[Collected data entries]
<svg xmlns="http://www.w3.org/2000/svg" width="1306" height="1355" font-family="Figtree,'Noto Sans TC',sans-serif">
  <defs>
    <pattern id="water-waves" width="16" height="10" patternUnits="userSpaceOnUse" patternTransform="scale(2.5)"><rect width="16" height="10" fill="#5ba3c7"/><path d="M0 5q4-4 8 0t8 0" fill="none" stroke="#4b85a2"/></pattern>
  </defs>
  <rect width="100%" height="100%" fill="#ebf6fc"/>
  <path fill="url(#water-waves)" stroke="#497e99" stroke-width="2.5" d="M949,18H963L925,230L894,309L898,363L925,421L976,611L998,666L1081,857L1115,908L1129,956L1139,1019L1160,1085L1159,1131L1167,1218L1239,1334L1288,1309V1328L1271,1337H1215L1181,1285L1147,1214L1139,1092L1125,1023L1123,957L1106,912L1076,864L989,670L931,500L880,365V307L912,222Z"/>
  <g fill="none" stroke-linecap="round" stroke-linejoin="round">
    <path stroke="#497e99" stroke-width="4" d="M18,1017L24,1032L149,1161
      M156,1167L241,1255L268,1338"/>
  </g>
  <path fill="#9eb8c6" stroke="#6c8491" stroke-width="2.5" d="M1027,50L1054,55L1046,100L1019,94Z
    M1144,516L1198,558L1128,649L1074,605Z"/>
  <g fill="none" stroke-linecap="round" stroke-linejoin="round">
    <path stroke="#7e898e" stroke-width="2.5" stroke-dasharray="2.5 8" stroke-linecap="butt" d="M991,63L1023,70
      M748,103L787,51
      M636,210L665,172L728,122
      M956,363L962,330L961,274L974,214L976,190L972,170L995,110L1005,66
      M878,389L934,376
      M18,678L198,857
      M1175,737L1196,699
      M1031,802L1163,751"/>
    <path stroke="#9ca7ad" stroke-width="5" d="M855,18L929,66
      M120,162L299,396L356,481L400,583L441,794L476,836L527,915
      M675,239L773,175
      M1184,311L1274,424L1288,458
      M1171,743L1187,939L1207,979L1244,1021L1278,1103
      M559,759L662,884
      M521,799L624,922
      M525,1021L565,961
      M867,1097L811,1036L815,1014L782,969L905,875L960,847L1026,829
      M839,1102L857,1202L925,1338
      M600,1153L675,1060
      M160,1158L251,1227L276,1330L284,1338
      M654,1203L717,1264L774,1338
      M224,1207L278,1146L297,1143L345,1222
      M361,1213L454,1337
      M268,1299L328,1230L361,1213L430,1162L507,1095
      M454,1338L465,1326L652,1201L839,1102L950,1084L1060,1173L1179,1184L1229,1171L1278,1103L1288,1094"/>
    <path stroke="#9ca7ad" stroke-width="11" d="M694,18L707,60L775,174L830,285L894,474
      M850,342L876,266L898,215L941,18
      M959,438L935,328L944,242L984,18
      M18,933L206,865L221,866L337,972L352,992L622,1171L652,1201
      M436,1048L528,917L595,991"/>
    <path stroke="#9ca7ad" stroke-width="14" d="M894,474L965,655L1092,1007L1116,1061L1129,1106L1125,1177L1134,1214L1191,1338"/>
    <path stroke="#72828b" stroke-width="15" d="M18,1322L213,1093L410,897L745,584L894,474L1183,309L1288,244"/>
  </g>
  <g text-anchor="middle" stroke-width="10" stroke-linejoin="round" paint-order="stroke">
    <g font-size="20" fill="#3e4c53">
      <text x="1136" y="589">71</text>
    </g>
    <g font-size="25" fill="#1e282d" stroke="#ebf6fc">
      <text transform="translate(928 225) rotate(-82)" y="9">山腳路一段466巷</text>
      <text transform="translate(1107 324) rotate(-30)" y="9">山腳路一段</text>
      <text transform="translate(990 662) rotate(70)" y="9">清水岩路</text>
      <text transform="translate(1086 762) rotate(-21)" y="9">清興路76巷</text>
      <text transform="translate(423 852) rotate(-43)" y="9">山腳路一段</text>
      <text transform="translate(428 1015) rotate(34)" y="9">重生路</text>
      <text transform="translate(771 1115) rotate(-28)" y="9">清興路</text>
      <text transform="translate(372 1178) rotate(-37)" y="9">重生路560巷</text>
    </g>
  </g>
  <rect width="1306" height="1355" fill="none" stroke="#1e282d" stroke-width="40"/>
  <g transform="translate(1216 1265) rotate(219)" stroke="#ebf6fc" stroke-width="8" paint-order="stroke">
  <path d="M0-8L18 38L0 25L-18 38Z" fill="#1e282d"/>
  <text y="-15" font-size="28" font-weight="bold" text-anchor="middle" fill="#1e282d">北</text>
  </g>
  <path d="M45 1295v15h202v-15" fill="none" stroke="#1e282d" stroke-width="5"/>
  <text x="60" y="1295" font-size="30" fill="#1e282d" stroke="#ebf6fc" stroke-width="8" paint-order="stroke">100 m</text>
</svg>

* [Aim of the exercise] Set down the entries above again, word for word.

* [Response below]
<svg xmlns="http://www.w3.org/2000/svg" width="1306" height="1355" font-family="Figtree,'Noto Sans TC',sans-serif">
  <defs>
    <pattern id="water-waves" width="16" height="10" patternUnits="userSpaceOnUse" patternTransform="scale(2.5)"><rect width="16" height="10" fill="#5ba3c7"/><path d="M0 5q4-4 8 0t8 0" fill="none" stroke="#4b85a2"/></pattern>
  </defs>
  <rect width="100%" height="100%" fill="#ebf6fc"/>
  <path fill="url(#water-waves)" stroke="#497e99" stroke-width="2.5" d="M949,18H963L925,230L894,309L898,363L925,421L976,611L998,666L1081,857L1115,908L1129,956L1139,1019L1160,1085L1159,1131L1167,1218L1239,1334L1288,1309V1328L1271,1337H1215L1181,1285L1147,1214L1139,1092L1125,1023L1123,957L1106,912L1076,864L989,670L931,500L880,365V307L912,222Z"/>
  <g fill="none" stroke-linecap="round" stroke-linejoin="round">
    <path stroke="#497e99" stroke-width="4" d="M18,1017L24,1032L149,1161
      M156,1167L241,1255L268,1338"/>
  </g>
  <path fill="#9eb8c6" stroke="#6c8491" stroke-width="2.5" d="M1027,50L1054,55L1046,100L1019,94Z
    M1144,516L1198,558L1128,649L1074,605Z"/>
  <g fill="none" stroke-linecap="round" stroke-linejoin="round">
    <path stroke="#7e898e" stroke-width="2.5" stroke-dasharray="2.5 8" stroke-linecap="butt" d="M991,63L1023,70
      M748,103L787,51
      M636,210L665,172L728,122
      M956,363L962,330L961,274L974,214L976,190L972,170L995,110L1005,66
      M878,389L934,376
      M18,678L198,857
      M1175,737L1196,699
      M1031,802L1163,751"/>
    <path stroke="#9ca7ad" stroke-width="5" d="M855,18L929,66
      M120,162L299,396L356,481L400,583L441,794L476,836L527,915
      M675,239L773,175
      M1184,311L1274,424L1288,458
      M1171,743L1187,939L1207,979L1244,1021L1278,1103
      M559,759L662,884
      M521,799L624,922
      M525,1021L565,961
      M867,1097L811,1036L815,1014L782,969L905,875L960,847L1026,829
      M839,1102L857,1202L925,1338
      M600,1153L675,1060
      M160,1158L251,1227L276,1330L284,1338
      M654,1203L717,1264L774,1338
      M224,1207L278,1146L297,1143L345,1222
      M361,1213L454,1337
      M268,1299L328,1230L361,1213L430,1162L507,1095
      M454,1338L465,1326L652,1201L839,1102L950,1084L1060,1173L1179,1184L1229,1171L1278,1103L1288,1094"/>
    <path stroke="#9ca7ad" stroke-width="11" d="M694,18L707,60L775,174L830,285L894,474
      M850,342L876,266L898,215L941,18
      M959,438L935,328L944,242L984,18
      M18,933L206,865L221,866L337,972L352,992L622,1171L652,1201
      M436,1048L528,917L595,991"/>
    <path stroke="#9ca7ad" stroke-width="14" d="M894,474L965,655L1092,1007L1116,1061L1129,1106L1125,1177L1134,1214L1191,1338"/>
    <path stroke="#72828b" stroke-width="15" d="M18,1322L213,1093L410,897L745,584L894,474L1183,309L1288,244"/>
  </g>
  <g text-anchor="middle" stroke-width="10" stroke-linejoin="round" paint-order="stroke">
    <g font-size="20" fill="#3e4c53">
      <text x="1136" y="589">71</text>
    </g>
    <g font-size="25" fill="#1e282d" stroke="#ebf6fc">
      <text transform="translate(928 225) rotate(-82)" y="9">山腳路一段466巷</text>
      <text transform="translate(1107 324) rotate(-30)" y="9">山腳路一段</text>
      <text transform="translate(990 662) rotate(70)" y="9">清水岩路</text>
      <text transform="translate(1086 762) rotate(-21)" y="9">清興路76巷</text>
      <text transform="translate(423 852) rotate(-43)" y="9">山腳路一段</text>
      <text transform="translate(428 1015) rotate(34)" y="9">重生路</text>
      <text transform="translate(771 1115) rotate(-28)" y="9">清興路</text>
      <text transform="translate(372 1178) rotate(-37)" y="9">重生路560巷</text>
    </g>
  </g>
  <rect width="1306" height="1355" fill="none" stroke="#1e282d" stroke-width="40"/>
  <g transform="translate(1216 1265) rotate(219)" stroke="#ebf6fc" stroke-width="8" paint-order="stroke">
  <path d="M0-8L18 38L0 25L-18 38Z" fill="#1e282d"/>
  <text y="-15" font-size="28" font-weight="bold" text-anchor="middle" fill="#1e282d">北</text>
  </g>
  <path d="M45 1295v15h202v-15" fill="none" stroke="#1e282d" stroke-width="5"/>
  <text x="60" y="1295" font-size="30" fill="#1e282d" stroke="#ebf6fc" stroke-width="8" paint-order="stroke">100 m</text>
</svg>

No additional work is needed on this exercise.